Drakonische Nächstenliebe
1579 erreicht Alessandro Valignano (1539 – 1606) Japan. Offiziell trägt der Delegierte des Papstes den Titel Apostolischer Visitor. Im fernen Osten kommt sein Mandat der päpstlichen Unfehlbarkeit gleich.
Der ranghöchste Missionar der Societas Jesu erscheint als Modernisierer des Bekehrungswesens. Zwar will auch Valignano die Christianisierung in Japan rigoros vortreiben und unumkehrbar machen – dies jedoch im Einklang mit lokalen Gepflogenheiten. Seine Ambitionen koinzidieren und kollidieren mit den Absichten und dem Ehrgeiz einheimischer Territorialfürsten.
Der Kaiser (Tenno) ist machtlos und zugleich unantastbar. Er verkörpert die Idee und das Ideal der Reichseinigkeit. Der Aushilfspapst kommt in einer Konsolidierungsphase ins Spiel. Er sucht die Gunst jener, die beim Kampf um Japan die Nase vorn haben. Ihm zur Seite steht der stattliche Sklave Issak aka Yasuke. Dem leibeigenen Leibwächter widmet sich Craig Shreve in seinem Roman „nach einer wahren Begebenheit“. Lauter historisch verbürgte Akteure geben den Schilderungen die Aura des Faktischen.

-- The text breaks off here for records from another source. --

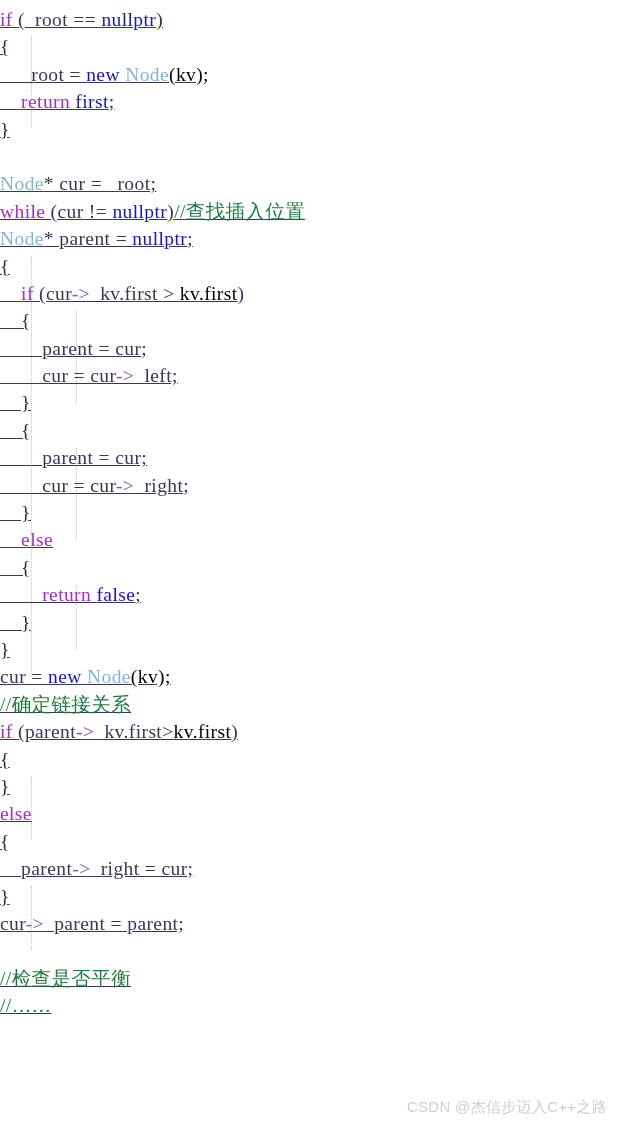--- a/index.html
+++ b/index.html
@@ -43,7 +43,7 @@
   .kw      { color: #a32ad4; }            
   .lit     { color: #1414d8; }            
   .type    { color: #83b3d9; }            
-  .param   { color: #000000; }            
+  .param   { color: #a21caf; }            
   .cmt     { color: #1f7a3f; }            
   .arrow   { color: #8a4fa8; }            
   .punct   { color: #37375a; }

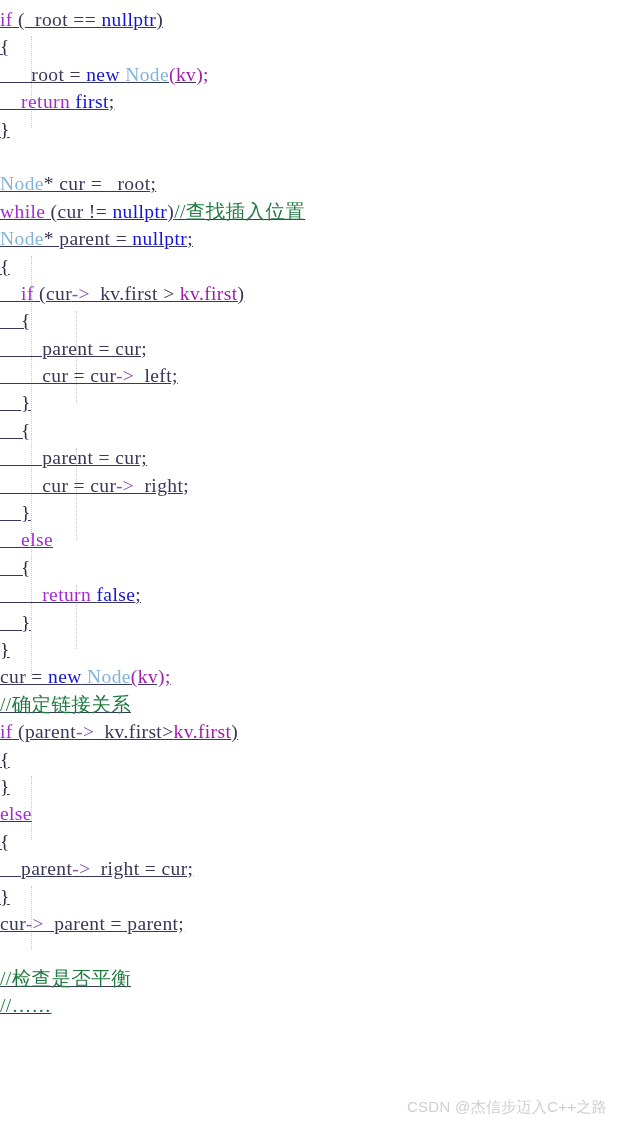--- a/index.html
+++ b/index.html
@@ -52,7 +52,7 @@
   #watermark {
     position: absolute;
     left: 0;
-    right: 28px;
+    right: 12px;
     top: 1098px;
     text-align: right;
     font-family: "Liberation Sans", "DejaVu Sans", sans-serif;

Craig Shreve, „African Samurai“, Roman, übersetzt von Urban Hofstetter, Droemer, 318 Seiten, 22,-
Yasuke geografische Herkunft bleibt weitgehend unbestimmt. Shreves Held wird als Kind von Sklavenhändlern verschleppt. Er schuftet in einer Mine, absolviert eine Söldnerschule, überlebt knapp einen Fluchtversuch und verrichtet Fron-, Spann- und Wehrdienste in einem portugiesischen Heerhaufen. Als ausgemusterter Kindersoldat gerät Yasuke in die Fänge der Jesuiten. Die christlichen Brüder praktizieren drakonische Nächstenliebe. Sie erziehen den Knaben nach Vorgaben einer barbarischen Pädagogik. Endlich gerät Yasuke an Valignano. Der Diplomat würdigt die Fähigkeiten des Unfreien in einem herausfordernden Programm. Deshalb verblüfft Yasuke die Japaner nicht nur mit hypertropher Physis, sondern auch mit seinen Sprachkenntnissen. Der olympisch Dimensionierte erregt überall Aufsehen. Einmal löst er einen Tumult aus.
Bei seinen vatikanischen Manövern heiligt der Zweck die Mittel: Valignano setzt die überwältigende Wirkung Yasukes ein, um dem Christentum in Japan eine Bresche zu schlagen. Seine Mission startet er im Herrschaftsgebiet von Ōmura Sumitada (1533 – 1587). Nach heutigen Topografie-Begriffen beherrscht der Daimyō die Agglomeration Nagasaki.
Nagasaki ist in Jahrhunderten Japans einziges Tor zur Welt. Die Präfektur Nagasaki weist die längste japanische Küstenlinie auf. Ihre ozeanische Referenz ist das Ostchinesische Meer. Sie liegt hauptsächlich auf der Insel Kyūshū.
Valignano sucht den vatikanischen Vorteil mit allen Mitteln. Der Kirchenstaatsmann verschenkt sogar seinen Bodyguard. Er beglückt den mächtigsten Daimyō im Augenblick der Ereignisse.
Oda Nobunaga erkennt rasch Yasukes Potential. Der Potentat adelt den exotischen Superathleten. Er gewährt ihm die Privilegien eines Samurai/Bushi. Das weckt den Unmut anderer Gefolgsmänner. Sie fühlen sich von Yasukes Nobilitierung deklassiert.
Yasuke reüssiert als Ringer. Die Darstellung eines Schwarzen Sumōtori auf einem antiken Paravent verweist auf den Kanonisierungswillen einer epochalen Durchbrechung des Überkommenen. Yasuke sprengt die Grenzen der neuzeitlich-japanischen Erfahrungswelt. Bei der Schlacht von Tenmokuzan (am 11. März 1582) zeichnet er sich aus. Er verteidigt seinen Lehnsherrn gegen eine Übermacht, die von dem Abtrünnigen Akechi Mitsuhides angeführt wird. Im Juni 1582 sieht sich Nobunaga gezwungen, in Kyōto Seppuku zu begehen. Yasuke dient Nobunagas Nachfolger, bis er in Gefangenschaft gerät. Akechi lässt ihn am Leben, wenn auch unter schmachvollen Bedingungen.
Shreve vermeidet biografische Spekulationen. Seine Schilderungen übersteigen das Verbürgte kaum über Ausschmückungen hinaus. Yasukes Spur verliert sich im Legendenmeer.